***** ТЕКСТ ДЛЯ ЧТЕНИЯ *****

Наступает пауза, после которой начинается парад куадрильи. Впереди на лошадях пикадоры с длинными пиками. Лошади похожи на надувных из-за толстых зеленых подушек, привешенных к их бокам. Далее эффектно вышагивают бандерильеро и матадоры… Они в ярких одеждах, в чулках, черных треуголках, огромных беретах. Все сверкает и переливается в лучах веселого солнца, благосклонного, как и толпа, к этим героям и равнодушного к судьбе быка, что томится где-то в темном стойле под огромной, жаждущей крови ареной и чувствует, что его ждет.
Куадрилья покидают арену, и снова наступает пауза, наполненная тишиной. Вдруг публика взрывается криком: на арену стремительно вылетает бык, черный, с небольшим клеймом-номером. Загривок его рассечен ножом, чтобы, как мне объяснили, сделать быка злее. Мгновение бык осматривается. Арена окружена красным дощатым забором, на который, несмотря на его цвет, животное почему-то не бросается.
Наконец быка начинают гонять. Иного слова не употребить. Матадоры, держа в руках малиновые плащи, во всех направлениях движутся по арене, дразня животное. Сами они в зеленом (их счастье, что быки не страдают дальтонизмом). Быка изматывают, он бросается то налево, то направо, преследуя неуловимое малиновое полотнище, но всегда оказывается перед пустотой: матадор успевает отбежать, а в крайнем случае скрыться за щитами, выдвинутыми на полметра впереди ограды, за которые бык не может просунуть рога.
Когда бык совсем обалдевает, на арену выезжают пикадоры на своих защищенных подушечными кольчугами лошадях. У лошадей, чтобы они не боялись, завязаны глаза. У пикадоров глаза открыты, и, когда бык (не всегда с охотой) начинает поддевать подушки рогами, они вонзают ему свои пики все в тот же загривок и отталкивают. Черная сверкающая спина быка окрашивается темной кровью. При малейшей опасности для лошадей быка снова отвлекают матадоры, они прыгают и вертятся вокруг него, словно черти вокруг грешника в самом нижнем круге дантова ада. С той лишь разницей, что черного цвета не черти, а жертва.

***** ИСХОДНЫЕ ДАННЫЕ *****

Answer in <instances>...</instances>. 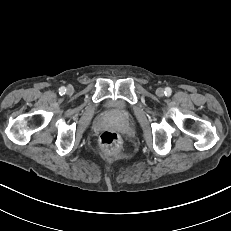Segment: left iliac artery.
Masks as SVG:
<instances>
[{"mask_svg":"<svg viewBox=\"0 0 231 231\" xmlns=\"http://www.w3.org/2000/svg\"><path fill=\"white\" fill-rule=\"evenodd\" d=\"M164 93H165V95H167V96L171 95V93H172L171 88H170V87H166Z\"/></svg>","mask_w":231,"mask_h":231,"instance_id":"obj_1","label":"left iliac artery"}]
</instances>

*****

● **УСЛОВИЕ ЗАДАЧИ**:
Зачем лошадям пикадоров завязывают глаза, согласно тексту о корриде? Пожалуйста, опирайтесь только на текст о корриде.

● **РЕШЕНИЕ ЗАДАНИЯ**:
Чтобы они не боялись.